Calexico – El Mirador

Waardering

7

Al sinds de oprichting van Calexico in 1990, staat de band garant voor muziek die zich zowel geografisch als sferisch bevindt op de grens van Amerika en Mexico. Ook al kende de band de afgelopen decennia veel wijzigingen in de bezetting, de basis van de band – gevormd door Joey Burns en John Convertino – zorgt voor een immer herkenbaar eigen geluid. Op hun elfde album ‘El Mirador’ is dit gelukkig niet anders en kun je je veertig minuten lang laten onderdompelen in onversneden Tex-Mex, Americana en latinrock.

Al bij het horen van de eerste tonen van openingstrack El Mirador ben je er: Calexico. Een plaatsje gelegen in de Sonora woestijn met zo’n 40.000 inwoners in het zuiden van de Amerikaanse staat Californië, aan de grens met Mexico waaraan deze band haar naam ontleent. Calexico voldoet als plaats aan alle clichés die je hebt bij een Amerikaans/Mexicaanse woestijnstad: je hoort het zand zuchten onder de verzengende hitte van de zon, je ziet de saguaro cactussen hoog boven het uitgedroogd struweel uittornen en het tuimelkruid rolt over de uitgestrekte vlakten als een verkoelende wind opsteekt. De derde track van de plaat ‘Cumbia Peninsule’ maakt dit beeld compleet. Zeker ook door de lichte gelijkenis die de klanken van dit nummer heeft met ‘La Colegiala’, beter bekend als de Nescafé-tune.

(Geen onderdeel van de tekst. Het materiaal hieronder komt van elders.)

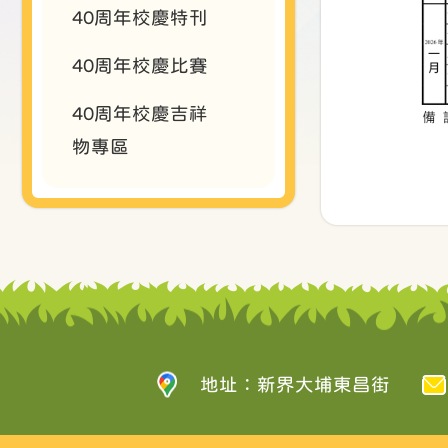
40周年校慶特刊
40周年校慶比賽
40周年校慶吉祥
物專區
地址：新界大埔東昌街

Dat het leven in deze streek niet alleen pais en vree is, blijkt als de tekst van bijvoorbeeld het nummer ‘El Paso’ onder de loep wordt genomen. ‘You used to dance in the dust and sand/First with your mama, then a gun in your hand.’ Het geeft de songs net dat beetje blues waarmee het zich onderscheidt van anderen binnen dit genre. Het afsluitende ‘Caldera’ is het tekstuele hoogtepunt van dit album. Naar het Nederlands vertaald: ‘Begraaf je handen onder de klei, met de as van beloften die we hebben gemaakt.’ Een met weemoed gevulde volzin, die op zichzelf al bijna een gedicht is. En dat is nu precies waar de schoen een beetje wringt op El Mirador.

Muzikaal is het een zeer begaafd album dat je in staat stelt heimwee te voelen naar het in de Sonora woestijn gelegen Calexico, zelfs als je er nog nooit bent geweest. Op El Mirador hoor je de muziek van de zomer, het seizoen van de overvloed. En in overvloed en gewillige overgave is het aangenaam wegdromen bij de klassieke trompetklanken van een mariachi, de dansende maatritmes van de banda en de verleidelingskunsten van de bossa nova. Het kost echter het nodige graaf- en denkwerk om verbinding te voelen met de andere kant van dit album: de kant die het leven van alledag op de eindeloze vlaktes van zuidwest Amerika, van haar pijnlijke en gekwetste kant laat horen. Voor velen zal deze kant van El Mirador waarschijnlijk onontdekt blijven. Begrijpelijk als je beseft dat dit album het best te omschrijven is als een muzikale reisgids. En reisgidsen lenen zich nu eenmaal slecht voor zoektochten naar diepere lagen, betekenissen op waarde schatten en introspectie. Maar niet getreurd, want ook zonder deze ingrediënten blijft de kenmerkende Calexico-sfeer van dit album als een huis overeind staan. Een fijn album met ratelslang-blues in haar beste vorm.